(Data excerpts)
╭──

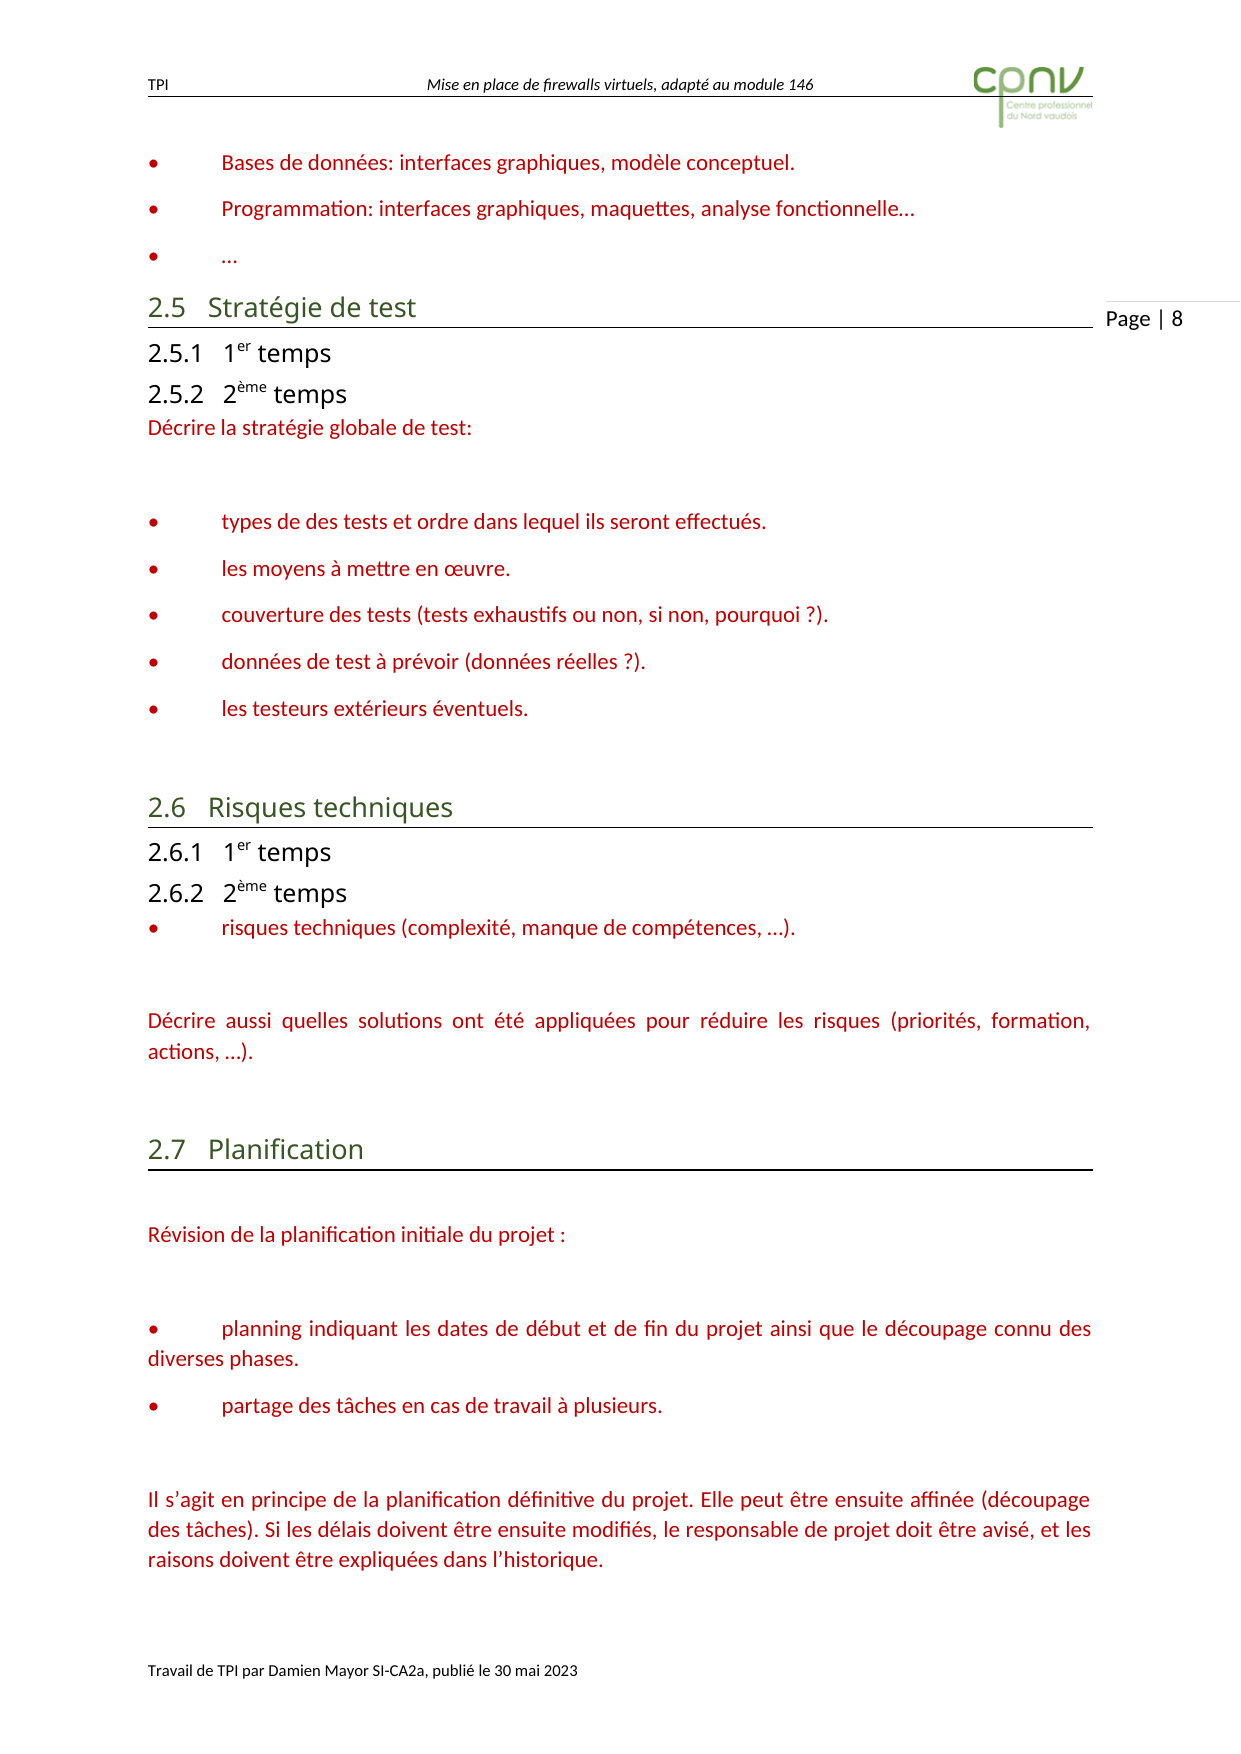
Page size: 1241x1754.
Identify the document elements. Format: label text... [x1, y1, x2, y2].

text • Bases de données: interfaces graphiques, modèle conceptuel. [148, 148, 1093, 176]
text • données de test à prévoir (données réelles ?). [148, 647, 1093, 675]
text Décrire aussi quelles solutions ont été appliquées pour réduire les risques (priorités, formation, actions, …). [148, 1007, 1093, 1065]
text • les testeurs extérieurs éventuels. [148, 694, 1093, 722]
text • les moyens à mettre en œuvre. [148, 554, 1093, 582]
subtitle Risques techniques [148, 788, 1093, 827]
subtitle 1er temps [148, 835, 1093, 869]
text Il s’agit en principe de la planification définitive du projet. Elle peut être ensuite affinée (découpage des tâches). Si les délais doivent être ensuite modifiés, le responsable de projet doit être avisé, et les raisons doivent être expliquées dans l’historique. [148, 1485, 1093, 1573]
subtitle 2ème temps [148, 376, 1093, 410]
text • … [148, 241, 1093, 269]
text Décrire la stratégie globale de test: [148, 413, 1093, 441]
subtitle Stratégie de test [148, 288, 1093, 327]
text • planning indiquant les dates de début et de fin du projet ainsi que le découpage connu des diverses phases. [148, 1314, 1093, 1372]
subtitle 1er temps [148, 335, 1093, 369]
text • partage des tâches en cas de travail à plusieurs. [148, 1391, 1093, 1419]
text • couverture des tests (tests exhaustifs ou non, si non, pourquoi ?). [148, 601, 1093, 628]
subtitle 2ème temps [148, 876, 1093, 910]
text Révision de la planification initiale du projet : [148, 1220, 1093, 1248]
text • types de des tests et ordre dans lequel ils seront effectués. [148, 507, 1093, 535]
text • risques techniques (complexité, manque de compétences, …). [148, 913, 1093, 941]
text • Programmation: interfaces graphiques, maquettes, analyse fonctionnelle… [148, 194, 1093, 222]
subtitle Planification [148, 1131, 1093, 1169]
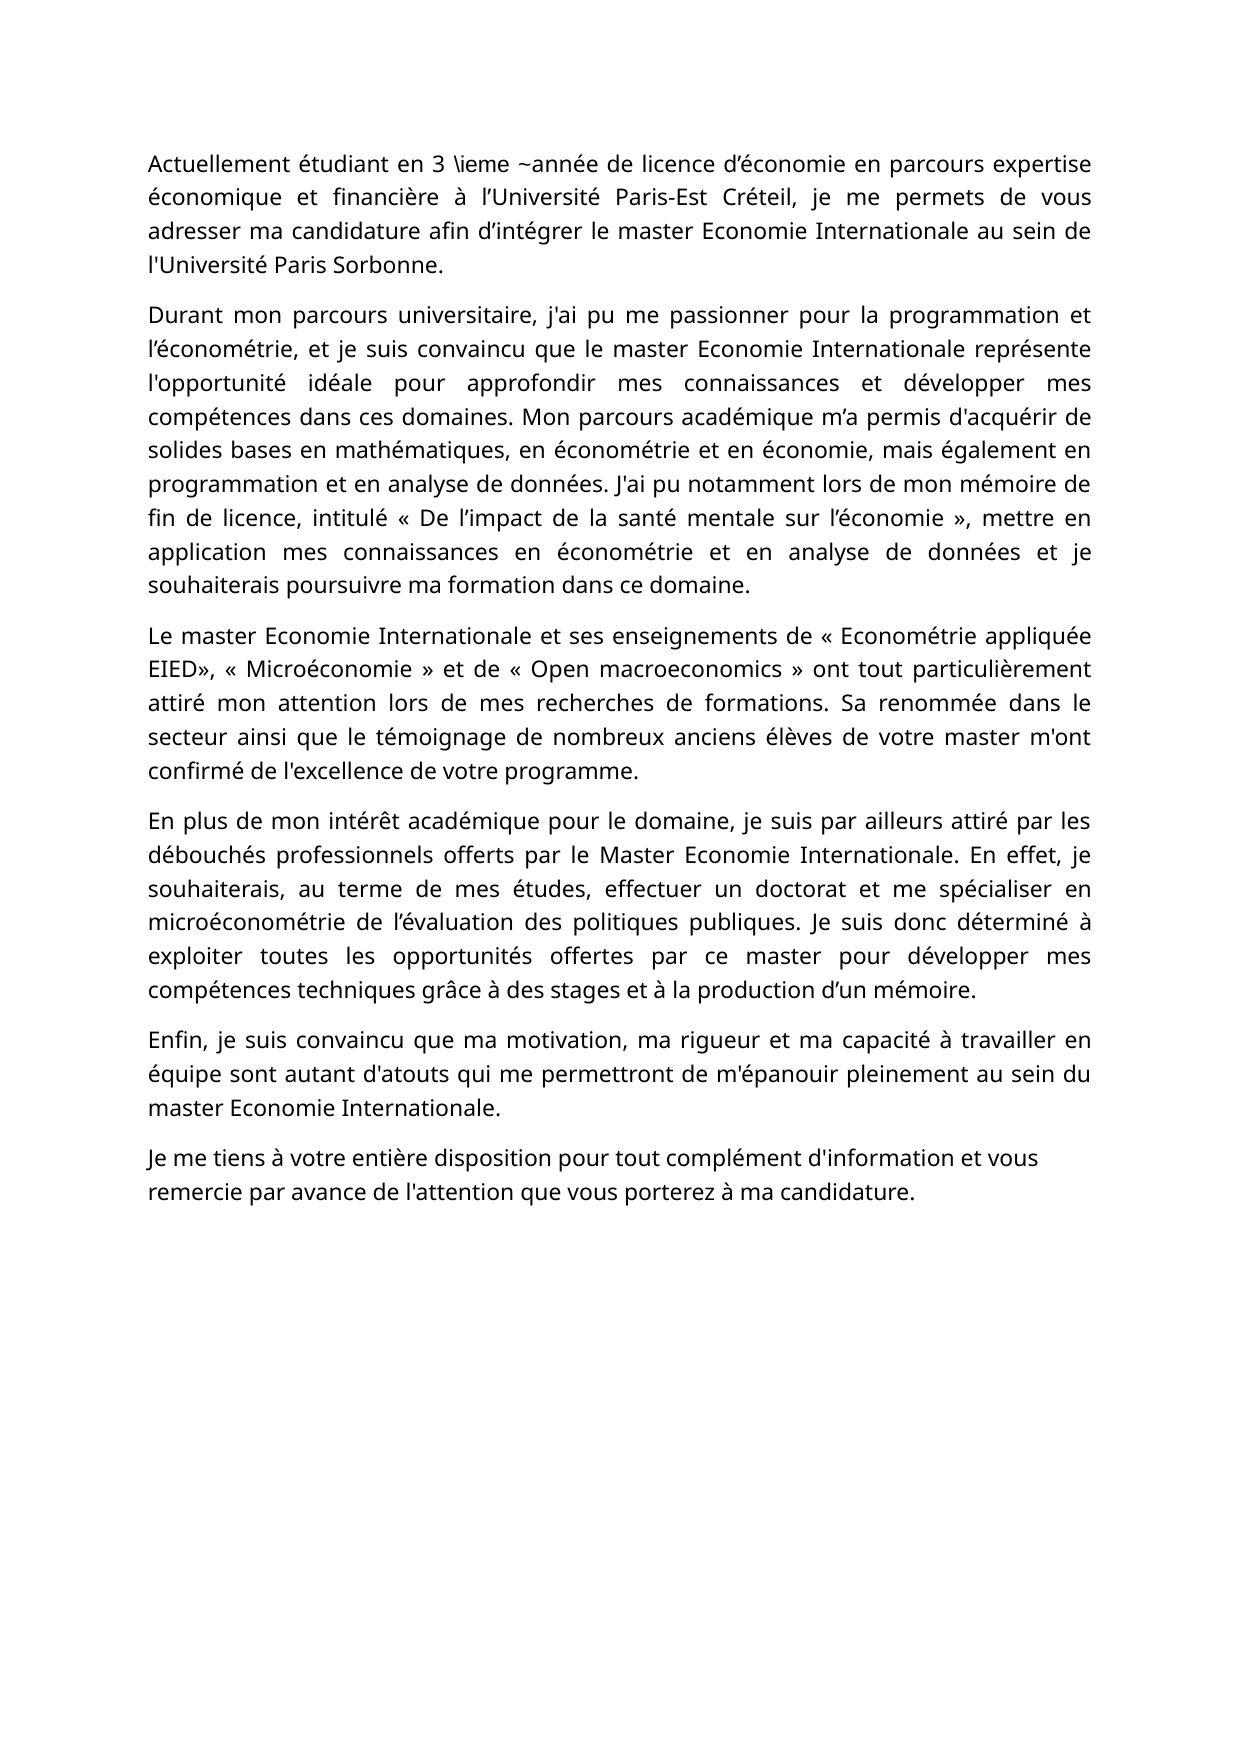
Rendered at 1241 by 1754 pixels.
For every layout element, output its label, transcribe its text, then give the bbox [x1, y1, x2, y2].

text En plus de mon intérêt académique pour le domaine, je suis par ailleurs attiré par les débouchés professionnels offerts par le Master Economie Internationale. En effet, je souhaiterais, au terme de mes études, effectuer un doctorat et me spécialiser en microéconométrie de l’évaluation des politiques publiques. Je suis donc déterminé à exploiter toutes les opportunités offertes par ce master pour développer mes compétences techniques grâce à des stages et à la production d’un mémoire. [148, 805, 1093, 1005]
text Durant mon parcours universitaire, j'ai pu me passionner pour la programmation et l’économétrie, et je suis convaincu que le master Economie Internationale représente l'opportunité idéale pour approfondir mes connaissances et développer mes compétences dans ces domaines. Mon parcours académique m’a permis d'acquérir de solides bases en mathématiques, en économétrie et en économie, mais également en programmation et en analyse de données. J'ai pu notamment lors de mon mémoire de fin de licence, intitulé « De l’impact de la santé mentale sur l’économie », mettre en application mes connaissances en économétrie et en analyse de données et je souhaiterais poursuivre ma formation dans ce domaine. [148, 299, 1093, 601]
text Actuellement étudiant en 3 \ieme ~année de licence d’économie en parcours expertise économique et financière à l’Université Paris-Est Créteil, je me permets de vous adresser ma candidature afin d’intégrer le master Economie Internationale au sein de l'Université Paris Sorbonne. [148, 148, 1093, 280]
text Le master Economie Internationale et ses enseignements de « Econométrie appliquée EIED», « Microéconomie » et de « Open macroeconomics » ont tout particulièrement attiré mon attention lors de mes recherches de formations. Sa renommée dans le secteur ainsi que le témoignage de nombreux anciens élèves de votre master m'ont confirmé de l'excellence de votre programme. [148, 620, 1093, 786]
text Enfin, je suis convaincu que ma motivation, ma rigueur et ma capacité à travailler en équipe sont autant d'atouts qui me permettront de m'épanouir pleinement au sein du master Economie Internationale. [148, 1024, 1093, 1123]
text Je me tiens à votre entière disposition pour tout complément d'information et vous remercie par avance de l'attention que vous porterez à ma candidature. [148, 1142, 1093, 1207]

╰──

Copy out the data verbatim, with no pictures.

▶ _Problem solution_
Page size: 1241x1754.
Identify the document elements. Format: label text... [x1, y1, x2, y2].

text • Bases de données: interfaces graphiques, modèle conceptuel. [148, 148, 1093, 176]
text • données de test à prévoir (données réelles ?). [148, 647, 1093, 675]
text Décrire aussi quelles solutions ont été appliquées pour réduire les risques (priorités, formation, actions, …). [148, 1007, 1093, 1065]
text • les testeurs extérieurs éventuels. [148, 694, 1093, 722]
text • les moyens à mettre en œuvre. [148, 554, 1093, 582]
subtitle Risques techniques [148, 788, 1093, 827]
subtitle 1er temps [148, 835, 1093, 869]
text Il s’agit en principe de la planification définitive du projet. Elle peut être ensuite affinée (découpage des tâches). Si les délais doivent être ensuite modifiés, le responsable de projet doit être avisé, et les raisons doivent être expliquées dans l’historique. [148, 1485, 1093, 1573]
subtitle 2ème temps [148, 376, 1093, 410]
text • … [148, 241, 1093, 269]
text Décrire la stratégie globale de test: [148, 413, 1093, 441]
subtitle Stratégie de test [148, 288, 1093, 327]
text • planning indiquant les dates de début et de fin du projet ainsi que le découpage connu des diverses phases. [148, 1314, 1093, 1372]
subtitle 1er temps [148, 335, 1093, 369]
text • partage des tâches en cas de travail à plusieurs. [148, 1391, 1093, 1419]
text • couverture des tests (tests exhaustifs ou non, si non, pourquoi ?). [148, 601, 1093, 628]
subtitle 2ème temps [148, 876, 1093, 910]
text Révision de la planification initiale du projet : [148, 1220, 1093, 1248]
text • types de des tests et ordre dans lequel ils seront effectués. [148, 507, 1093, 535]
text • risques techniques (complexité, manque de compétences, …). [148, 913, 1093, 941]
text • Programmation: interfaces graphiques, maquettes, analyse fonctionnelle… [148, 194, 1093, 222]
subtitle Planification [148, 1131, 1093, 1169]
Rendered at 1241 by 1754 pixels.
For every layout element, output its label, transcribe its text, then give the bbox [x1, y1, x2, y2].

text En plus de mon intérêt académique pour le domaine, je suis par ailleurs attiré par les débouchés professionnels offerts par le Master Economie Internationale. En effet, je souhaiterais, au terme de mes études, effectuer un doctorat et me spécialiser en microéconométrie de l’évaluation des politiques publiques. Je suis donc déterminé à exploiter toutes les opportunités offertes par ce master pour développer mes compétences techniques grâce à des stages et à la production d’un mémoire. [148, 805, 1093, 1005]
text Durant mon parcours universitaire, j'ai pu me passionner pour la programmation et l’économétrie, et je suis convaincu que le master Economie Internationale représente l'opportunité idéale pour approfondir mes connaissances et développer mes compétences dans ces domaines. Mon parcours académique m’a permis d'acquérir de solides bases en mathématiques, en économétrie et en économie, mais également en programmation et en analyse de données. J'ai pu notamment lors de mon mémoire de fin de licence, intitulé « De l’impact de la santé mentale sur l’économie », mettre en application mes connaissances en économétrie et en analyse de données et je souhaiterais poursuivre ma formation dans ce domaine. [148, 299, 1093, 601]
text Actuellement étudiant en 3 \ieme ~année de licence d’économie en parcours expertise économique et financière à l’Université Paris-Est Créteil, je me permets de vous adresser ma candidature afin d’intégrer le master Economie Internationale au sein de l'Université Paris Sorbonne. [148, 148, 1093, 280]
text Le master Economie Internationale et ses enseignements de « Econométrie appliquée EIED», « Microéconomie » et de « Open macroeconomics » ont tout particulièrement attiré mon attention lors de mes recherches de formations. Sa renommée dans le secteur ainsi que le témoignage de nombreux anciens élèves de votre master m'ont confirmé de l'excellence de votre programme. [148, 620, 1093, 786]
text Enfin, je suis convaincu que ma motivation, ma rigueur et ma capacité à travailler en équipe sont autant d'atouts qui me permettront de m'épanouir pleinement au sein du master Economie Internationale. [148, 1024, 1093, 1123]
text Je me tiens à votre entière disposition pour tout complément d'information et vous remercie par avance de l'attention que vous porterez à ma candidature. [148, 1142, 1093, 1207]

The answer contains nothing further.